TJX Cos. (TJX.N), which owns the Marshalls and TJ Maxx chains, gave investors a hat-trick of good news, including a boosted dividend, planned stock buybacks and same-store sales that beat during the critical holiday quarter.

The company exceeded expectations on comparable sales, a closely watched measure in retail, which came in at 6 per cent in the fourth quarter, exceeding analysts’ 3.5 per cent estimate, according to Consensus Metrix. It forecast 2 to 3 percent same-store sales growth in the coming year, plus earnings per share about in line with analyst estimates.

Key Insights

Chief Executive Officer Ernie Herrman had said heading into the Christmas period that the off-price chain was focusing on gifting and marketing campaigns. It seems the spending paid off: Rising customer traffic was the “primary driver” behind the sales increases in every division, TJX said Wednesday.
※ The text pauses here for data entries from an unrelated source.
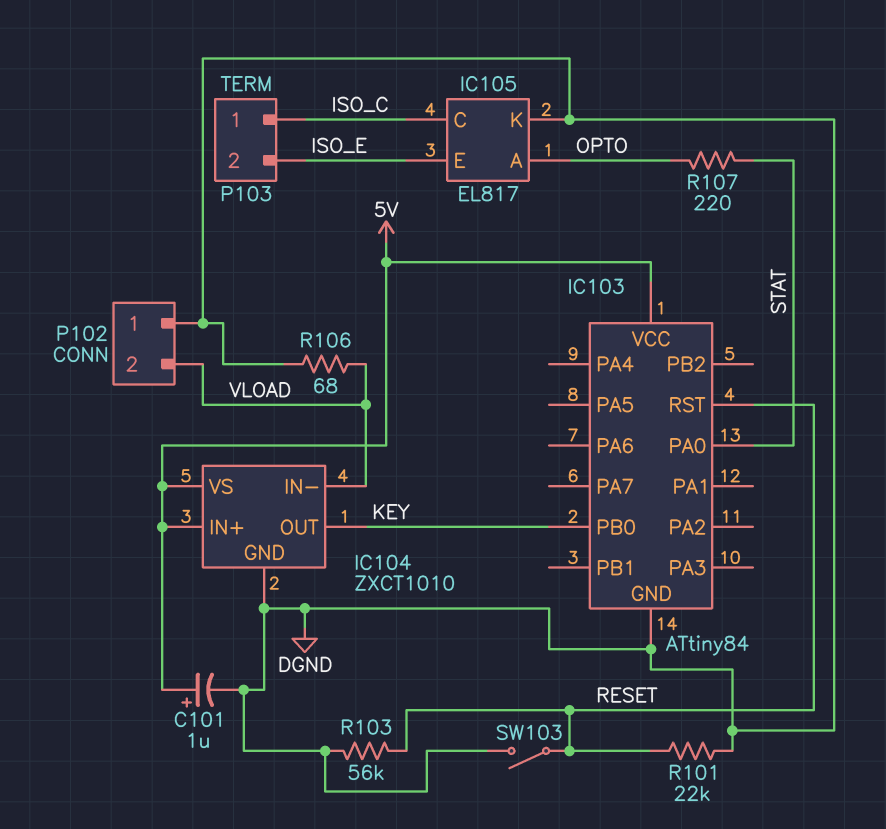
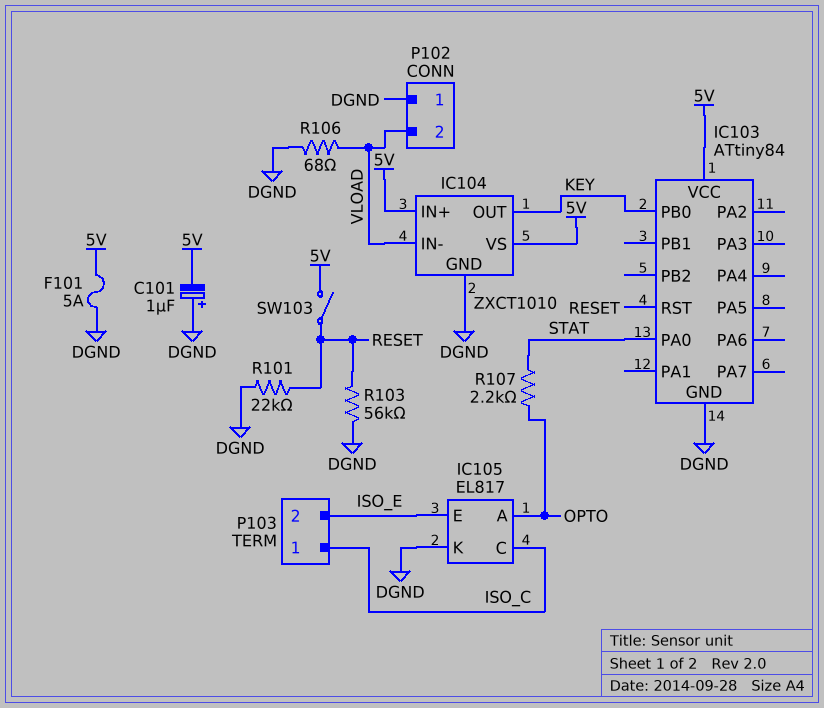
C101: 1uF (plus 5V, minus DGND) -> 1uF (plus DGND, minus 5V)
F101: none -> 5A (5V, DGND)
R107: 220 (OPTO, STAT) -> 2.2k (OPTO, STAT)
SW103: switch (DGND, RESET) -> switch (5V, RESET)

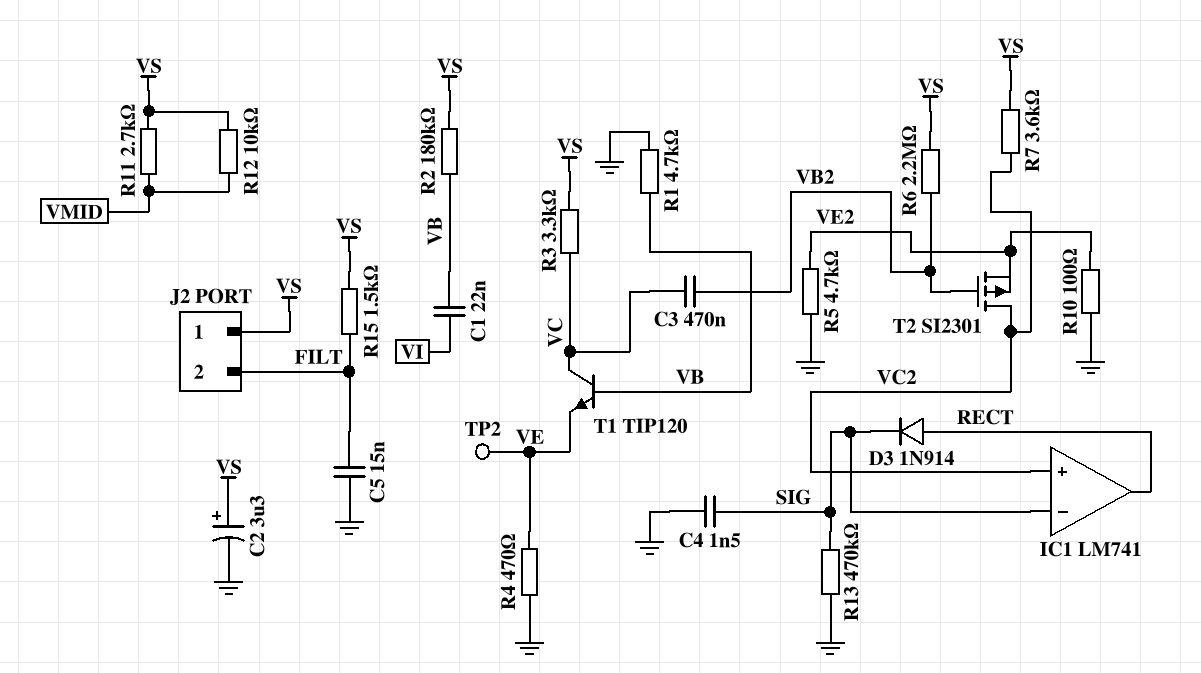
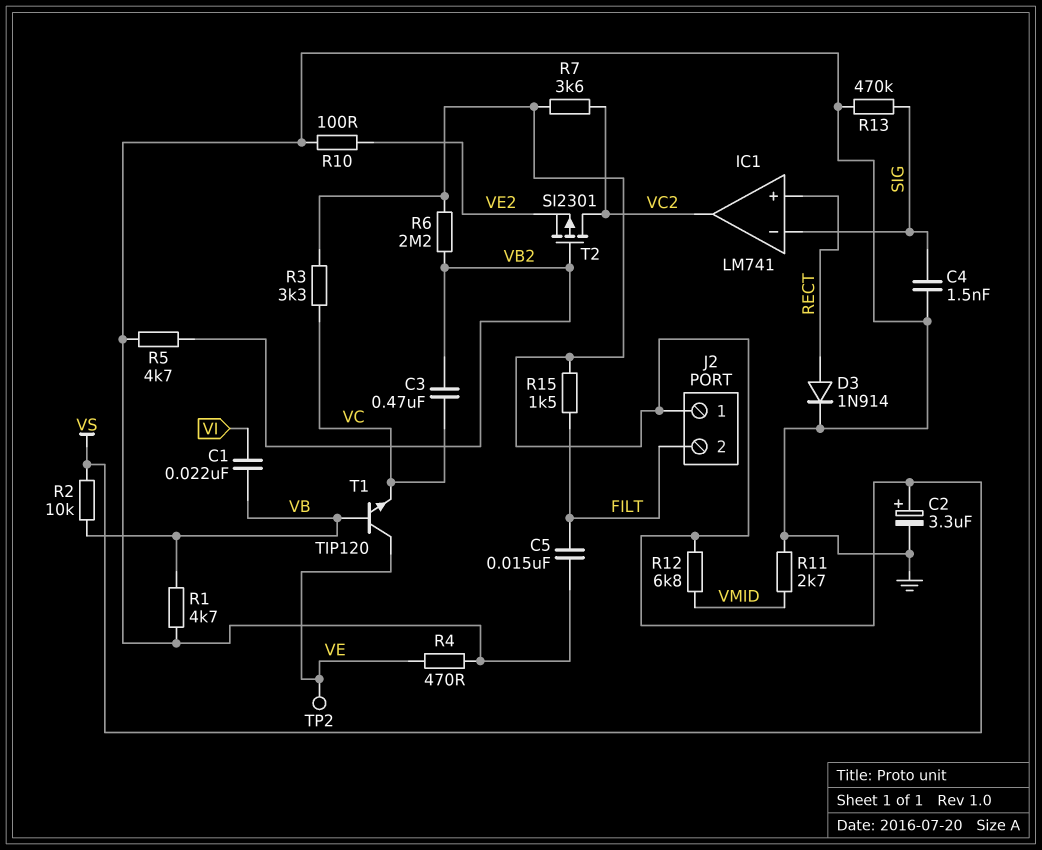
D3: diode 1N914 (A RECT, K SIG) -> diode 1N914 (A RECT, K GND)
IC1 pin in+: VC2 -> RECT
IC1 pin out: RECT -> VC2
R2: 180k (VB, VS) -> 10k (VB, VS)
R5: 4.7k (GND, VE2) -> 4.7k (GND, VB2)
R11: 2.7k (VMID, VS) -> 2.7k (GND, VMID)
R12: 10k (VMID, VS) -> 6.8k (VMID, VS)
T1: NPN TIP120 (B VB, C VC, E VE) -> NPN TIP120 (B VB, C VE, E VC)

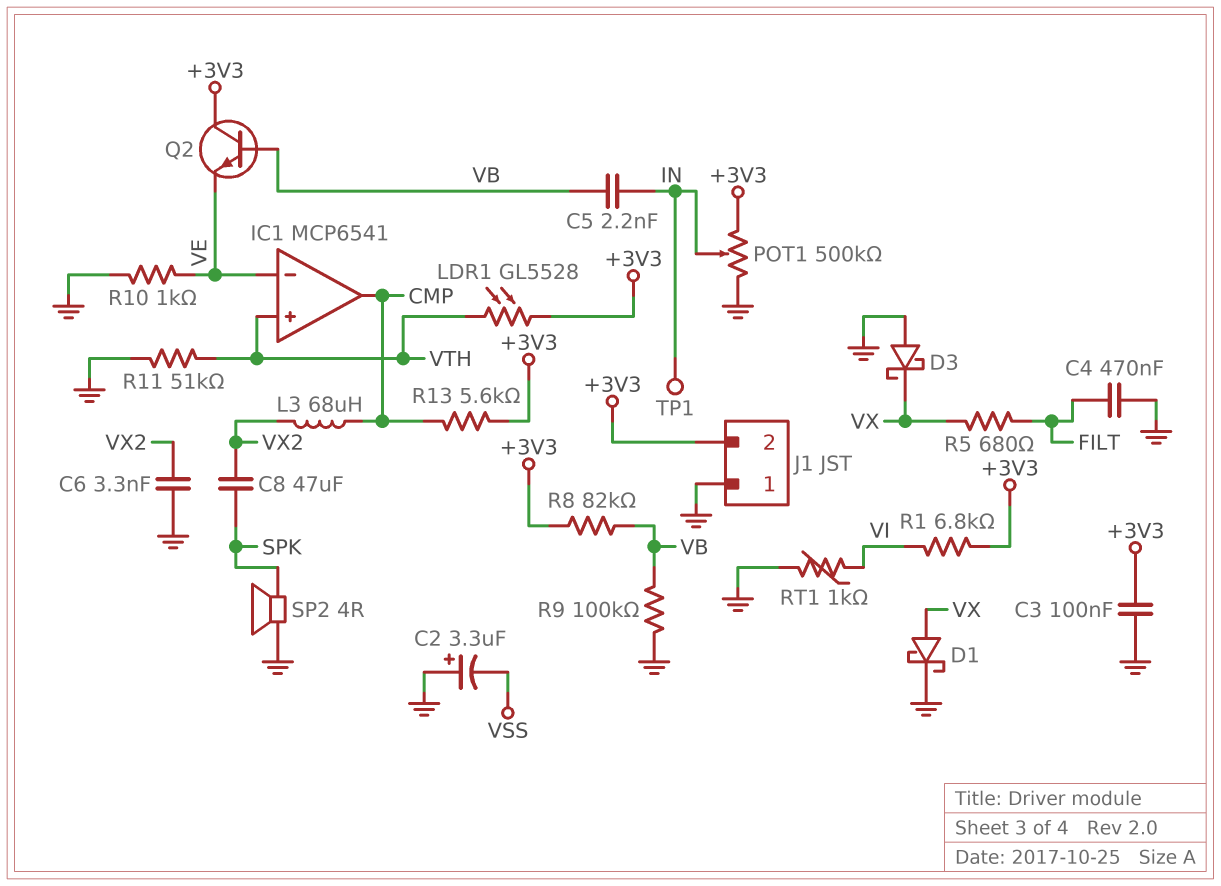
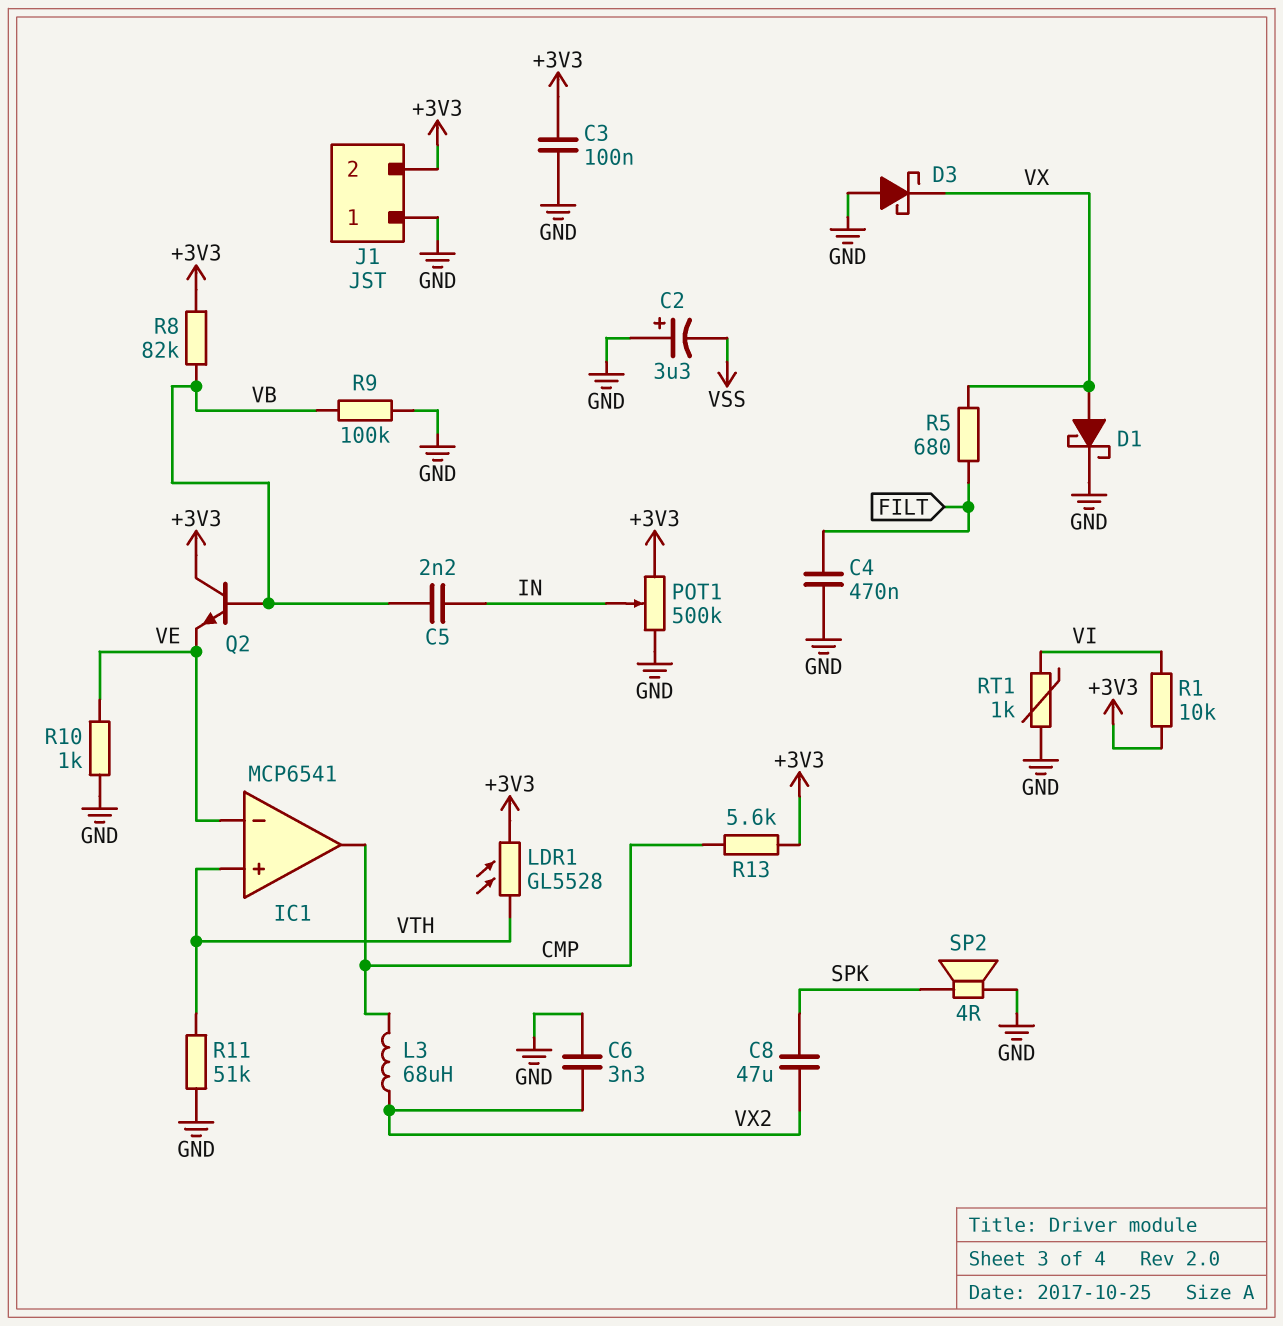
R1: 6.8k (+3V3, VI) -> 10k (+3V3, VI)
TP1: test point (IN) -> none

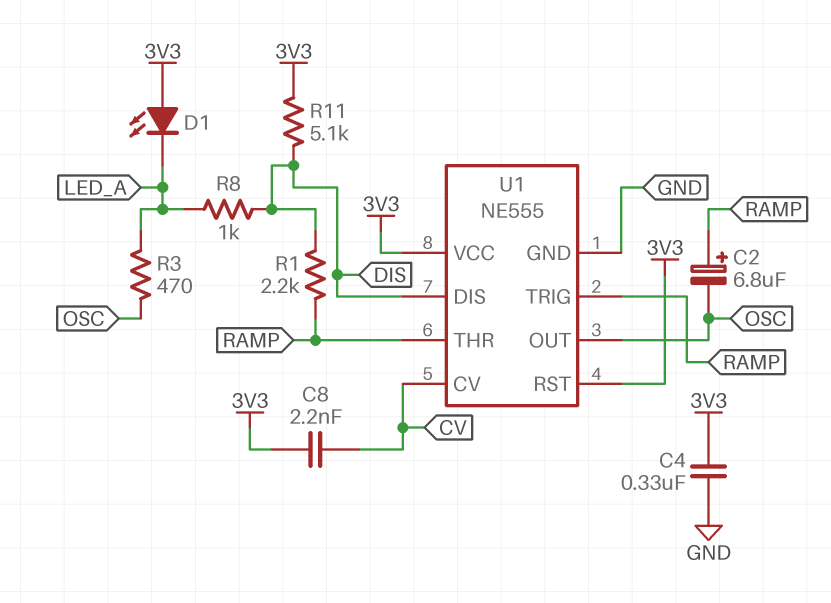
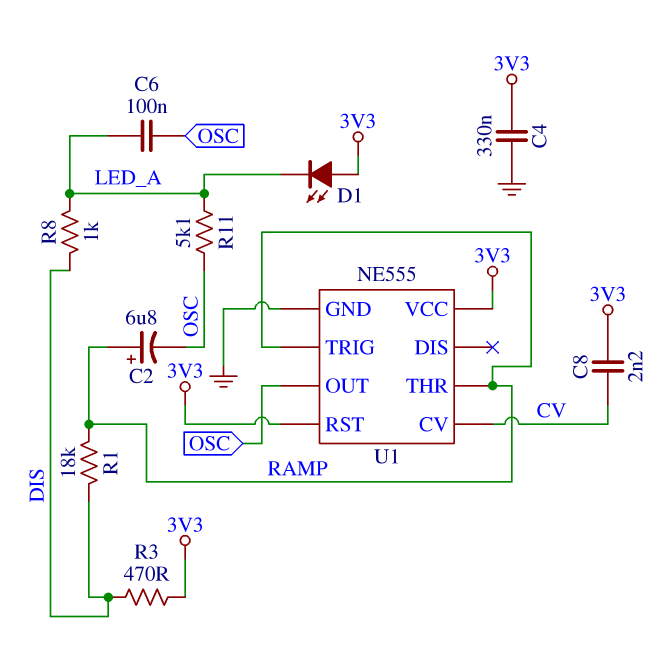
C6: none -> 100nF (LED_A, OSC)
R1: 2.2k (DIS, RAMP) -> 18k (DIS, RAMP)
R3: 470 (LED_A, OSC) -> 470 (3V3, DIS)
R11: 5.1k (3V3, DIS) -> 5.1k (LED_A, OSC)
U1 pin DIS: DIS -> none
After the better-than-expected end to the fiscal year, the company said it plans to boost its dividend by 18 per cent and repurchase as much as US$2.25 billion of stock this year. The company also plans to invest in the business, with new stores and remodels a priority in this coming year’s budget.

Still, the company is facing the same headwinds as other retailers, including soaring freight costs and rising worker wages that are weighing down margins.

Market Reaction

-Shares rose 2.9 per cent as of 8:47 a.m. in New York.